Entries taken from a collection:
⁂

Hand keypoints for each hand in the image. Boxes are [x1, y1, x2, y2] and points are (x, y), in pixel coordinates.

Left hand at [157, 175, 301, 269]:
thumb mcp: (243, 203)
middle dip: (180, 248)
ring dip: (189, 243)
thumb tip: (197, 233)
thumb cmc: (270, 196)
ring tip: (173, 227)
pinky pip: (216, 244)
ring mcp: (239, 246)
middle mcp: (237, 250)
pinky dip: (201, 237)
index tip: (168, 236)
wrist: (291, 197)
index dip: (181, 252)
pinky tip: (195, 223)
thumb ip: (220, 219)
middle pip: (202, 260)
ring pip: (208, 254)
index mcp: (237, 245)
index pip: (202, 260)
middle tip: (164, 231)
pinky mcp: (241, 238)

⁂

**Aim of the task**
Reproduce exactly the line containing "index dip: (181, 252)" and every line after it through the end of the records above, and nothing else.

**Task solution**
index dip: (181, 252)
pinky tip: (195, 223)
thumb ip: (220, 219)
middle pip: (202, 260)
ring pip: (208, 254)
index mcp: (237, 245)
index pip: (202, 260)
middle tip: (164, 231)
pinky mcp: (241, 238)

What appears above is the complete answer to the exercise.